Problem:
When the line containing "left shoulder: (305, 443)" appears in the data below, begin copying there and stop only after the line containing "nose: (155, 247)".

Data extracts:

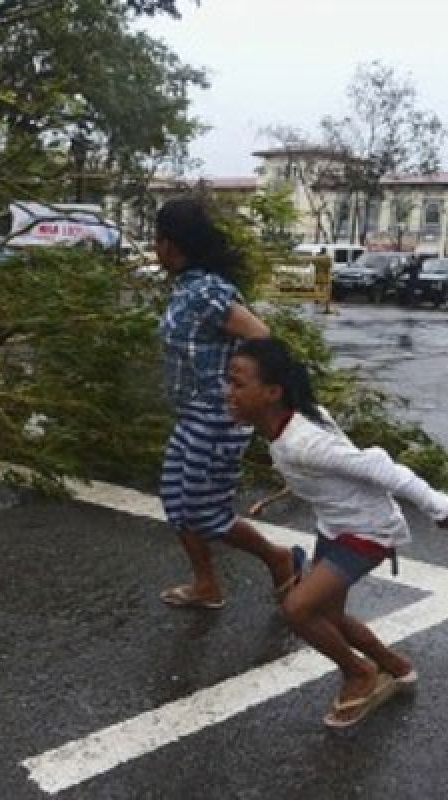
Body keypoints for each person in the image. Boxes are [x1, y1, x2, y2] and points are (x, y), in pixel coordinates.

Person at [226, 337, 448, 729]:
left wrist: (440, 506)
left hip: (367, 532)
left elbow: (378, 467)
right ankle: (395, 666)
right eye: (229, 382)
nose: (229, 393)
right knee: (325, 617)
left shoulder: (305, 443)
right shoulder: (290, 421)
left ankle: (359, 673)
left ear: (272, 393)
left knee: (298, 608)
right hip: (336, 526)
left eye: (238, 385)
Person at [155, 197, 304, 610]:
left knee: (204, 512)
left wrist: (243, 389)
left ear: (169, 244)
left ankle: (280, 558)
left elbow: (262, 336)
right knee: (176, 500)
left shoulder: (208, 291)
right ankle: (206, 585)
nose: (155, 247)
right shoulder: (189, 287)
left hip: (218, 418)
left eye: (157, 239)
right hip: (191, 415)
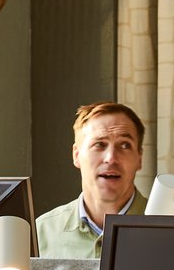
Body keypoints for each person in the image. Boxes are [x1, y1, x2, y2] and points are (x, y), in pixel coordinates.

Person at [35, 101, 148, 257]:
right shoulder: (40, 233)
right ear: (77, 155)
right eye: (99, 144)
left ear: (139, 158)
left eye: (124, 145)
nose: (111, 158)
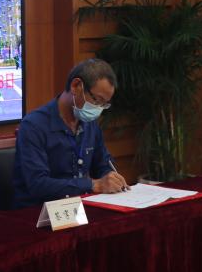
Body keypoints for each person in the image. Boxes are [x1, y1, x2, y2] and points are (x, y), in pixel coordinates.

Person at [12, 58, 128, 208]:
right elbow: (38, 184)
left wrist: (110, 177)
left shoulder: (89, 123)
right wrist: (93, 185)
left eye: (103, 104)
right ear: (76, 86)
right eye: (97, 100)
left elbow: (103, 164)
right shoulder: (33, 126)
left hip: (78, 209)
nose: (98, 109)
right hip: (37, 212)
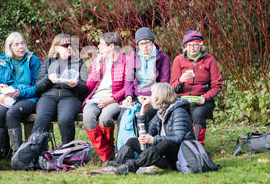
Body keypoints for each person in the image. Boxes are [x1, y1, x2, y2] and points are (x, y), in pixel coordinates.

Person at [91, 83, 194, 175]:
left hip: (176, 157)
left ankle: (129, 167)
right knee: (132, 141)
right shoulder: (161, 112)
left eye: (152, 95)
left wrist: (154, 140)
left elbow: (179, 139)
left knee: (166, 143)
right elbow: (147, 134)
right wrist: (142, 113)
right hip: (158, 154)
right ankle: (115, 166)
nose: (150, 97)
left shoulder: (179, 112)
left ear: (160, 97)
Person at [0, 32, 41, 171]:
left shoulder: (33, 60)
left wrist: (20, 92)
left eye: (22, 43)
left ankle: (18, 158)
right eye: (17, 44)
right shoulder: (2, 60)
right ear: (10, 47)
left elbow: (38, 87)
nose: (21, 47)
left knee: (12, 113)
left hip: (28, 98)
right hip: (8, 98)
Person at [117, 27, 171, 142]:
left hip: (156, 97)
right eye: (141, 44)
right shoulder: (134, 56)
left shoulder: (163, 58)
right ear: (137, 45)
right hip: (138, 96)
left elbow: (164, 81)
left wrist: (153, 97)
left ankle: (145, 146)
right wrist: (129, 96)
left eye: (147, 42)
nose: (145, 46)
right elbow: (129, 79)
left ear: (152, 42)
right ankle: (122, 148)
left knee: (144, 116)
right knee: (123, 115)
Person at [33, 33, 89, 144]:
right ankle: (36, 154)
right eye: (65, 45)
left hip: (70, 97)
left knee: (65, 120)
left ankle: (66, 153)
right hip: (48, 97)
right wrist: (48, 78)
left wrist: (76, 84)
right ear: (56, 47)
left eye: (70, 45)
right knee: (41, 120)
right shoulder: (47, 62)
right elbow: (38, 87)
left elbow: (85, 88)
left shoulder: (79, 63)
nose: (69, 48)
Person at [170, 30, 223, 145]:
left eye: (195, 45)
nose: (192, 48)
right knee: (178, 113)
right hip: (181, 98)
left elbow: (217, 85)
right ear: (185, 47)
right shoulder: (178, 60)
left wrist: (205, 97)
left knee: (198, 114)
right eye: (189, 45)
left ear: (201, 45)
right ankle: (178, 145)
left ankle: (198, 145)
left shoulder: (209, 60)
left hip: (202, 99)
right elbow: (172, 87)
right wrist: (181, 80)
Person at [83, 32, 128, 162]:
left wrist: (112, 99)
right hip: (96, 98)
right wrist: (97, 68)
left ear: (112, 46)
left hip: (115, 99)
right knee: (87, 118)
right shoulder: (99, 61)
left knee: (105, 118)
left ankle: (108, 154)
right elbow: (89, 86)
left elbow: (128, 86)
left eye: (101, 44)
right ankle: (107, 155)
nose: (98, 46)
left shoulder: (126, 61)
* * *
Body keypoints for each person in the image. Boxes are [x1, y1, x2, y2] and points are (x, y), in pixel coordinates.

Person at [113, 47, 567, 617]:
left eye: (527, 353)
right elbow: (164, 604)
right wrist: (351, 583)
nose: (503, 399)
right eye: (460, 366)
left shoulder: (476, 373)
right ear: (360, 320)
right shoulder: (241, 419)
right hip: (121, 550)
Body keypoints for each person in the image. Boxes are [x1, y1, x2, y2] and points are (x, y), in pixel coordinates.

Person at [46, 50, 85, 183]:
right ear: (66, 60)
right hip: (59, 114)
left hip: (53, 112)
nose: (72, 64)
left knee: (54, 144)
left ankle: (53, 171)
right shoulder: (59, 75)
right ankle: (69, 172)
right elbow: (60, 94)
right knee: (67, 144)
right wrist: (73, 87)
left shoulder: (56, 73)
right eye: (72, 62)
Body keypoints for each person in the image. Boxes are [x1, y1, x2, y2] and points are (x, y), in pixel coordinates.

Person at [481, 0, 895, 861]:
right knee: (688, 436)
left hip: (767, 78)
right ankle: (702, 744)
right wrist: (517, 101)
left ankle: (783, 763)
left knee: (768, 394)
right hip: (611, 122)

Task response:
left shoulder: (305, 443)
right shoulder: (290, 421)
left ankle: (359, 673)
left ear: (272, 393)
left knee: (298, 608)
right hip: (336, 526)
left eye: (238, 385)
Person at [155, 197, 304, 610]:
left knee: (204, 512)
left wrist: (243, 389)
left ear: (169, 244)
left ankle: (280, 558)
left elbow: (262, 336)
right knee: (176, 500)
left shoulder: (208, 291)
right ankle: (206, 585)
nose: (155, 247)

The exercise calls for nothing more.